• DATA FOR THIS TASK:
--------
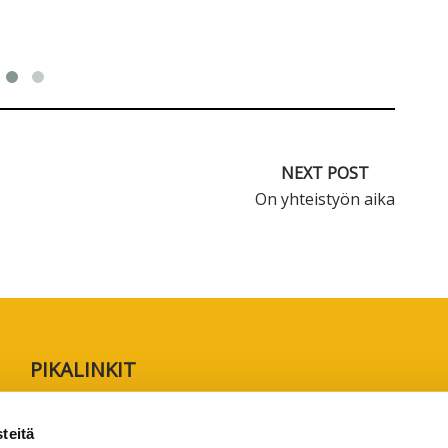
NEXT POST
On yhteistyön aika
PIKALINKIT
Rekisteröidy lukijaksi
teitä
Anna palautetta tai lähetä juttuvinkki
--------
• ASSIGNED TASK:
Copy every line of text from the items above word for word, leaving out the pictures.

• RESULT:
NEXT POST
On yhteistyön aika
PIKALINKIT
Rekisteröidy lukijaksi
teitä
Anna palautetta tai lähetä juttuvinkki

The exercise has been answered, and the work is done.